Of course, it will be understood by those skilled in the art that all or part of the processes of the methods of the above embodiments may be implemented by a computer program instructing relevant hardware (such as a processor, a controller, etc.), and the program may be stored in a computer readable storage medium, and when executed, the program may include the processes of the above method embodiments.

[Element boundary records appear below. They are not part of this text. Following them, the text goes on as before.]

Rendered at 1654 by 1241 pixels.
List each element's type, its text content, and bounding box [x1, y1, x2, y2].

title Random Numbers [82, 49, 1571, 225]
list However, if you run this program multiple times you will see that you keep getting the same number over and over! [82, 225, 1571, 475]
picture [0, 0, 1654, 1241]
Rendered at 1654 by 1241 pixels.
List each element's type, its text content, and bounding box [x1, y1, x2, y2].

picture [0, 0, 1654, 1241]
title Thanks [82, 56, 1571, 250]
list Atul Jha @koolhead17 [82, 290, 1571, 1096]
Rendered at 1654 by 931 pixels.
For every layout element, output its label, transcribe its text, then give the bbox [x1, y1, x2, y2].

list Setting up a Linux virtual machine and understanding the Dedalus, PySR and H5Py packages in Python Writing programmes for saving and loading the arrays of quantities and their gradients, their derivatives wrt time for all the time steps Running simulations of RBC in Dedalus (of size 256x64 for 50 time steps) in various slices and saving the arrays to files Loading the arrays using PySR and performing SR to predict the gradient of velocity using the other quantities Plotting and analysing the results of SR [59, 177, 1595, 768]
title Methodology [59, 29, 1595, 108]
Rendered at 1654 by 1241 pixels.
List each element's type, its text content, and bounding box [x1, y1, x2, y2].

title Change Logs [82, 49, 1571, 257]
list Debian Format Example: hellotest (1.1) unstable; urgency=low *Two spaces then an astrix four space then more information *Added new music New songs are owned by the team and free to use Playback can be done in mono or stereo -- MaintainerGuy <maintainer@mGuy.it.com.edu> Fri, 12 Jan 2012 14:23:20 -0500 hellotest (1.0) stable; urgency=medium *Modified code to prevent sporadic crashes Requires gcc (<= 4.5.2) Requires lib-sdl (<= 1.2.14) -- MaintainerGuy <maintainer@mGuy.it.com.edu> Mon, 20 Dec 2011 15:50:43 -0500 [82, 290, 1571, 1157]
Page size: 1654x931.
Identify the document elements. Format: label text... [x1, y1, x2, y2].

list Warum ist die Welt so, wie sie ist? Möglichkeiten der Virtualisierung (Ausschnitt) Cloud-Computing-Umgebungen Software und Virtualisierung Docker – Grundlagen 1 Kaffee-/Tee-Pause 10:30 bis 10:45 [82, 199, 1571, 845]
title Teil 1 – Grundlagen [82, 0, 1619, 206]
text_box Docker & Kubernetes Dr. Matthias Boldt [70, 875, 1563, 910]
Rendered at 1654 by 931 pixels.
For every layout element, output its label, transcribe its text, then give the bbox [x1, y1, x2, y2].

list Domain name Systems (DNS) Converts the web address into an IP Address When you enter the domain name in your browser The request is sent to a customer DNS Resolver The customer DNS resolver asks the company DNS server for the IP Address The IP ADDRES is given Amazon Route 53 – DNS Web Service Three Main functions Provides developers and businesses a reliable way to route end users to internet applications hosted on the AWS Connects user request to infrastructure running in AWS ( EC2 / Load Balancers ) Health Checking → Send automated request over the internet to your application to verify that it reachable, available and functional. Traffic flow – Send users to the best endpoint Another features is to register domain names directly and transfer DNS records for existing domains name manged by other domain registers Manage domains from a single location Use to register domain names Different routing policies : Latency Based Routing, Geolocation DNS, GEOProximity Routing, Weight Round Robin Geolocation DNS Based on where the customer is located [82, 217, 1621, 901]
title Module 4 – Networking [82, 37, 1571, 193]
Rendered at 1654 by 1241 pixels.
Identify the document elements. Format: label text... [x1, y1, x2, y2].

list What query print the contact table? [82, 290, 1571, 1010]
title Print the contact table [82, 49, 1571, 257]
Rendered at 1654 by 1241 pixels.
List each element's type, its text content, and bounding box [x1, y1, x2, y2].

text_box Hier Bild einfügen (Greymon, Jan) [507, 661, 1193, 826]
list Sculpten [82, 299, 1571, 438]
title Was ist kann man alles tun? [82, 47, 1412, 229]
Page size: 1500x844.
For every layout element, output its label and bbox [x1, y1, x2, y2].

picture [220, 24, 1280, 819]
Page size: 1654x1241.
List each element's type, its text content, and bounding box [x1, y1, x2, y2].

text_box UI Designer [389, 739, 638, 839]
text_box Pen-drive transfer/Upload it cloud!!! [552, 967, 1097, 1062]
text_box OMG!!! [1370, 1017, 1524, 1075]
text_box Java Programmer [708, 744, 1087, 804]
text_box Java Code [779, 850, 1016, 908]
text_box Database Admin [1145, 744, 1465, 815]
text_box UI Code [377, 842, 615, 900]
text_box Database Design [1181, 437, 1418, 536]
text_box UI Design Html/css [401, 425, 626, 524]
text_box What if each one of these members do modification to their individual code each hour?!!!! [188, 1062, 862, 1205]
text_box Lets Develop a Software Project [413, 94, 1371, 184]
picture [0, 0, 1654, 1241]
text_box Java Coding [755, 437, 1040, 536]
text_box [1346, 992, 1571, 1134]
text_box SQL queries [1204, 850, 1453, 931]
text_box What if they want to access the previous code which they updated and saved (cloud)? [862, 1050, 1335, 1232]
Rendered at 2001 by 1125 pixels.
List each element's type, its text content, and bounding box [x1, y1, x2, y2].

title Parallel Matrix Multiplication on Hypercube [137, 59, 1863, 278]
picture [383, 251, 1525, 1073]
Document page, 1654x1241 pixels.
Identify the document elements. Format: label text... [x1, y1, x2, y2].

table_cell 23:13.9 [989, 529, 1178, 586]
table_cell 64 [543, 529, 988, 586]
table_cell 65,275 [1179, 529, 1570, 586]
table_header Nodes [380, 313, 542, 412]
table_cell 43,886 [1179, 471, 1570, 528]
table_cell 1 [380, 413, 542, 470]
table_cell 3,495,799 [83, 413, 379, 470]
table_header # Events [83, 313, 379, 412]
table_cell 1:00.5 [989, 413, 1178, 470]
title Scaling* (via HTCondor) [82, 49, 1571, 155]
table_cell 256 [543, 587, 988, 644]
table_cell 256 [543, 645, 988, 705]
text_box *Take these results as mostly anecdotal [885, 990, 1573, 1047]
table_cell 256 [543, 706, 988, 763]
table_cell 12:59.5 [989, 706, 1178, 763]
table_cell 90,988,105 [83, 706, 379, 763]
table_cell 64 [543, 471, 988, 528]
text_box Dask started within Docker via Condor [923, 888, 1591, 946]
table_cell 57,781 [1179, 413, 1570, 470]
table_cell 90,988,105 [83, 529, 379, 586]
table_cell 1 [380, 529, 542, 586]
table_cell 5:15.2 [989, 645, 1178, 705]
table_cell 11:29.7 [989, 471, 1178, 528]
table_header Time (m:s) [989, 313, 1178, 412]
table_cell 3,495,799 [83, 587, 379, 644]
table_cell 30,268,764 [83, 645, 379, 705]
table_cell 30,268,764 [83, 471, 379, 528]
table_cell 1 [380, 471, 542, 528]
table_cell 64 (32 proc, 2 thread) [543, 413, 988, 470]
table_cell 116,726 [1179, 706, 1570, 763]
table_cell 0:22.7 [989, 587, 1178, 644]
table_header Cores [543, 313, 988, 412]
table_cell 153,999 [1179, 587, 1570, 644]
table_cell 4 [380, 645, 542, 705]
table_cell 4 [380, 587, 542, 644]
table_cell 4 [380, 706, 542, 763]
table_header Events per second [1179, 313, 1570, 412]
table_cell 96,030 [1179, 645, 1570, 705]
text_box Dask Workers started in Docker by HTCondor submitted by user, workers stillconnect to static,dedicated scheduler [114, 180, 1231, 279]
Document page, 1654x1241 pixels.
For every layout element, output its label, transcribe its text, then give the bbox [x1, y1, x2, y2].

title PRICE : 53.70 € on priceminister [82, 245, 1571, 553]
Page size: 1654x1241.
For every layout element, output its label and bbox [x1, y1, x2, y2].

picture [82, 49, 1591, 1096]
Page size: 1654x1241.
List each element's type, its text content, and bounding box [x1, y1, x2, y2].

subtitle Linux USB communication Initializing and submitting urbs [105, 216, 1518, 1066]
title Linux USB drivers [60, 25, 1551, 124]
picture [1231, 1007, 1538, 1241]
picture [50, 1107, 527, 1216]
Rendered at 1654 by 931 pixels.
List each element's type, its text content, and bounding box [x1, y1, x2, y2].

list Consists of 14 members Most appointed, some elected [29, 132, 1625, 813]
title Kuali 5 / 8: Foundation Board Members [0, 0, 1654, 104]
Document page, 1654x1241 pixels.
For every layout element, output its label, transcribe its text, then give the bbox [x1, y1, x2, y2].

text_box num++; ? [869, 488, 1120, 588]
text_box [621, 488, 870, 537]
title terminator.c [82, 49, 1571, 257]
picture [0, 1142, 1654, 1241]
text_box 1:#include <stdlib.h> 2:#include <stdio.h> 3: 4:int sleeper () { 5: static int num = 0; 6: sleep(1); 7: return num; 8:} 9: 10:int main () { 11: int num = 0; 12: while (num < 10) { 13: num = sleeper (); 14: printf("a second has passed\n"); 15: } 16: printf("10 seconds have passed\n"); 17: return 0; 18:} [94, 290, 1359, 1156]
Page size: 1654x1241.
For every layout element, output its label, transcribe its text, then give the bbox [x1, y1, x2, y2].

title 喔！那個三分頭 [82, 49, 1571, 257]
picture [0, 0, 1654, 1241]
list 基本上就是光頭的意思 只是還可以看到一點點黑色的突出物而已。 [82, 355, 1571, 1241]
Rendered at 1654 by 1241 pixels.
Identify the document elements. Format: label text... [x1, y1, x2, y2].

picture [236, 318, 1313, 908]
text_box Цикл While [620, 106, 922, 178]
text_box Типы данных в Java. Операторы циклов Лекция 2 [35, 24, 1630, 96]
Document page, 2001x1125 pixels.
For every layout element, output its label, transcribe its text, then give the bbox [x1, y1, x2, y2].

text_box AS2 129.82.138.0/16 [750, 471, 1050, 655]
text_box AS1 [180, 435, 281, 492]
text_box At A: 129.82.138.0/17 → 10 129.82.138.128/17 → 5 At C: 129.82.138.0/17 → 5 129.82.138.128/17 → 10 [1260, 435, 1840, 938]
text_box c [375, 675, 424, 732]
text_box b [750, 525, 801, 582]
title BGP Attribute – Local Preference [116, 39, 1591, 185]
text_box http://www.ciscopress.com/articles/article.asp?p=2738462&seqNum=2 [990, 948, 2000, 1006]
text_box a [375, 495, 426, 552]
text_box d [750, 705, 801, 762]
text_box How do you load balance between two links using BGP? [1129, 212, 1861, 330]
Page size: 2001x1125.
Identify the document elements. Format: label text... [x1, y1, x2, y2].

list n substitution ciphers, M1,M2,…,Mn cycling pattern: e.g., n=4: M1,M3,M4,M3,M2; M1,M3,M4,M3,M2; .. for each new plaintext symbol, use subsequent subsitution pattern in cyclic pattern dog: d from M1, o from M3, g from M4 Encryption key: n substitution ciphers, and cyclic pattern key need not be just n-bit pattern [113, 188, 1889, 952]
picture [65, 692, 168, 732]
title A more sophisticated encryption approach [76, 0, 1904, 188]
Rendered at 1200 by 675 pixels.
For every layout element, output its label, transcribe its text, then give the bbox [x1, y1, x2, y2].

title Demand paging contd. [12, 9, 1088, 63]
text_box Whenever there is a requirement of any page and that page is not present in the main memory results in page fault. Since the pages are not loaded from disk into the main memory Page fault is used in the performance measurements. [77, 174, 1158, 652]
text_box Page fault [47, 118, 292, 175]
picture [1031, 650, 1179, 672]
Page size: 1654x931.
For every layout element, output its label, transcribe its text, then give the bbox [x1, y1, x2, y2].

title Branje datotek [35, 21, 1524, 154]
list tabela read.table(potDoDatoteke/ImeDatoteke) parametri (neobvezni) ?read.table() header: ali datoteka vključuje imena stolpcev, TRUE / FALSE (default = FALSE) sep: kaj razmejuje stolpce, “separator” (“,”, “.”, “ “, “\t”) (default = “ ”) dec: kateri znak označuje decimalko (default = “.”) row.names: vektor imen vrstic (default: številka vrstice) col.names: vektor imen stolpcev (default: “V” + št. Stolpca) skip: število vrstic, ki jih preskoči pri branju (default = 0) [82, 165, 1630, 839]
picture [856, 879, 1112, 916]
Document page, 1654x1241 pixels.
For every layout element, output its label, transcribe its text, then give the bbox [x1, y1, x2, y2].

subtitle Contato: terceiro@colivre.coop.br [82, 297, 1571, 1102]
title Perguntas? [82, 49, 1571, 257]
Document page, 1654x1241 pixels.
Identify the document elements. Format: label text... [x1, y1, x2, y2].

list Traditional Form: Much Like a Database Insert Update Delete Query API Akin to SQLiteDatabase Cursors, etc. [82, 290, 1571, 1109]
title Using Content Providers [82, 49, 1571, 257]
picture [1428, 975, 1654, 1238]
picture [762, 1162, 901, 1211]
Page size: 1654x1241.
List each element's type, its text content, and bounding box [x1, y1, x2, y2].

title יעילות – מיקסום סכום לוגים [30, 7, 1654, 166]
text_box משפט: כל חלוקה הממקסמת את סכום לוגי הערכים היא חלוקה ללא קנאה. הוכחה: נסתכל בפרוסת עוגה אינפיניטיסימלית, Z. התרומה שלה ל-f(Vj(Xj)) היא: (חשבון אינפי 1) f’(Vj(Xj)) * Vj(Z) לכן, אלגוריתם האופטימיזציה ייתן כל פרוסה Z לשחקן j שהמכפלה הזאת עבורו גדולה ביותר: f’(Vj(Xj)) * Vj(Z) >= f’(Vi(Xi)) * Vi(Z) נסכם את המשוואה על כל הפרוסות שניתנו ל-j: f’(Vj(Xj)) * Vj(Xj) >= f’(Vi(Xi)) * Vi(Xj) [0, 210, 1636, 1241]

The storage medium may be a memory, a magnetic disk, an optical disk, etc.

It is to be understood that the invention is not limited to the examples described above, but that modifications and variations may be effected thereto by those of ordinary skill in the art in light of the foregoing description, and that all such modifications and variations are intended to be within the scope of the invention as defined by the appended claims.

Claims

1. A method for simultaneous subtitle translation, comprising:

2. The simultaneous subtitle translation method according to claim 1, wherein the receiving an operation instruction of a user selecting a target language, collecting voice information in a playing resource, and sending the target language and the voice information to a cloud server specifically includes:

3. The simultaneous subtitle translation method according to claim 2, wherein the collecting voice information in a playing resource specifically includes:

4. The method for simultaneous subtitle translation according to claim 1, wherein the receiving of an operation instruction of a user selecting a target language further comprises:

5. The method for simultaneous subtitle translation according to claim 1, wherein the matching of the target subtitles with the time axis of the playing resources in real time and the synchronous display of the target subtitles during the playing process specifically include:

6. The method for simultaneous subtitle translation according to claim 5, wherein the synchronously displaying the target subtitles during playing further comprises:

7. The simultaneous subtitle translation method according to claim 1 or 2, wherein the cloud server is configured to translate the voice information into the target subtitle corresponding to the target language, and specifically includes:

the cloud server receives the voice information and the target language;

8. An intelligent television, characterized in that the intelligent television comprises: a memory, a processor, and a co-sound subtitle translation program stored on the memory and executable on the processor, the co-sound subtitle translation program when executed by the processor implementing the steps of the co-sound subtitle translation method of any one of claims 1-6.

9. A simultaneous subtitle translation system, comprising the smart tv of claim 8, and a cloud server in communication with the smart tv;

the intelligent television is used for receiving an operation instruction of a user for selecting a target language, collecting voice information in a playing resource and sending the voice information to the cloud server; the system is also used for receiving the target caption returned by the cloud server, matching the target caption with the playing time axis of the playing resource in real time and synchronously displaying the target caption in the playing process;

the cloud server is used for translating the voice information into the target subtitle corresponding to the target language and sending the target subtitle to the smart television.

10. A storage medium storing a coaural subtitle translation program that, when executed by a processor, implements the steps of the coaural subtitle translation method of any one of claims 1-6.